◆ **Work required**
The expected answer is the data below, printed verbatim without its pictures.

◆ **Dataset excerpts**
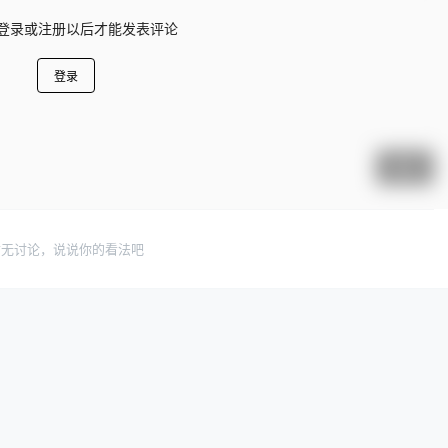
登录或注册以后才能发表评论
登录
提交
暂无讨论，说说你的看法吧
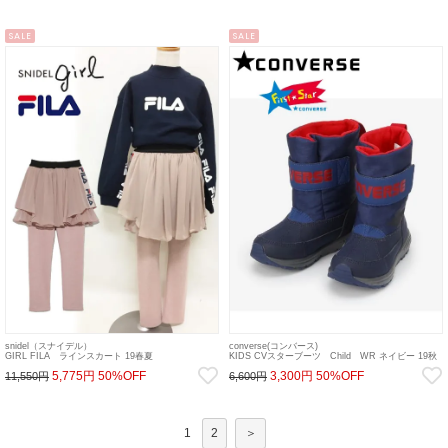
SALE
SALE
snidel（スナイデル）
converse(コンバース)
GIRL FILA ラインスカート 19春夏
KIDS CVスターブーツ Child WR ネイビー 19秋
【SKFS186338】ボトム 19ssfs sale 22gw
冬.【37300260】バッグ・シューズ converse20 sale
5,775円
50%OFF
3,300円
50%OFF
11,550円
6,600円
22gw
1
2
＞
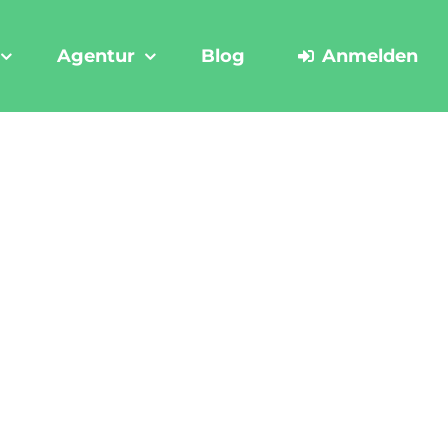
Agentur
Blog
Anmelden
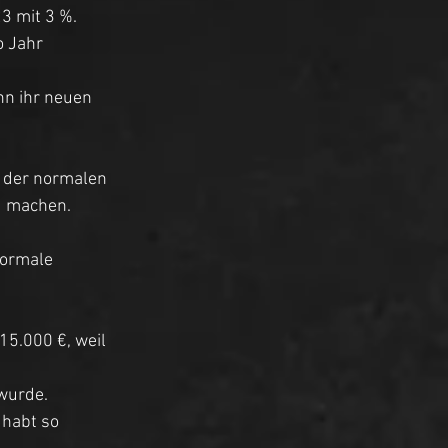
3 mit 3 %. 
o Jahr 
nn ihr neuen 
u der normalen 
d machen. 
normale 
15.000 €, weil 
wurde. 
habt so 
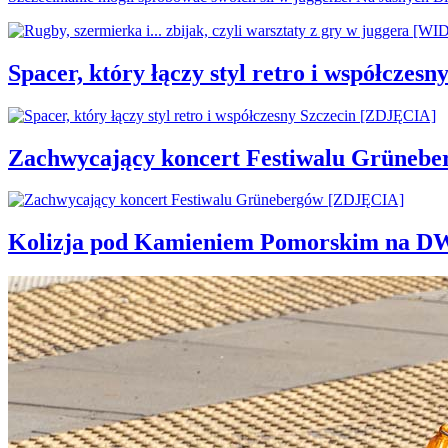
Spacer, który łączy styl retro i współcze
Zachwycający koncert Festiwalu Grüneb
Kolizja pod Kamieniem Pomorskim na D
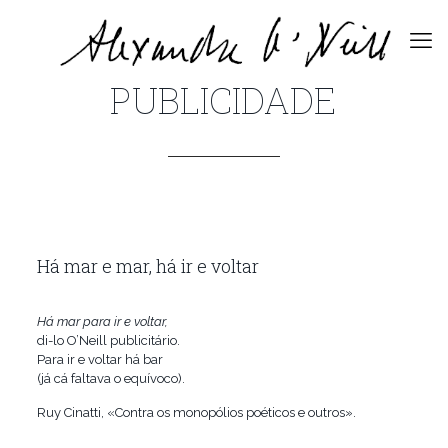
PUBLICIDADE
Há mar e mar, há ir e voltar
Há mar para ir e voltar,
di-lo O’Neill publicitário.
Para ir e voltar há bar
(já cá faltava o equívoco).
Ruy Cinatti, «Contra os monopólios poéticos e outros».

◆ **Response area**
登录或注册以后才能发表评论
登录
提交
暂无讨论，说说你的看法吧
SALE
SALE
snidel（スナイデル）
converse(コンバース)
GIRL FILA ラインスカート 19春夏
KIDS CVスターブーツ Child WR ネイビー 19秋
【SKFS186338】ボトム 19ssfs sale 22gw
冬.【37300260】バッグ・シューズ converse20 sale
5,775円
50%OFF
3,300円
50%OFF
11,550円
6,600円
22gw
1
2
＞
Agentur
Blog
Anmelden
3 mit 3 %. 
o Jahr 
nn ihr neuen 
u der normalen 
d machen. 
normale 
15.000 €, weil 
wurde. 
habt so 
Spacer, który łączy styl retro i współcze
Zachwycający koncert Festiwalu Grüneb
Kolizja pod Kamieniem Pomorskim na D
PUBLICIDADE
Há mar e mar, há ir e voltar
Há mar para ir e voltar,
di-lo O’Neill publicitário.
Para ir e voltar há bar
(já cá faltava o equívoco).
Ruy Cinatti, «Contra os monopólios poéticos e outros».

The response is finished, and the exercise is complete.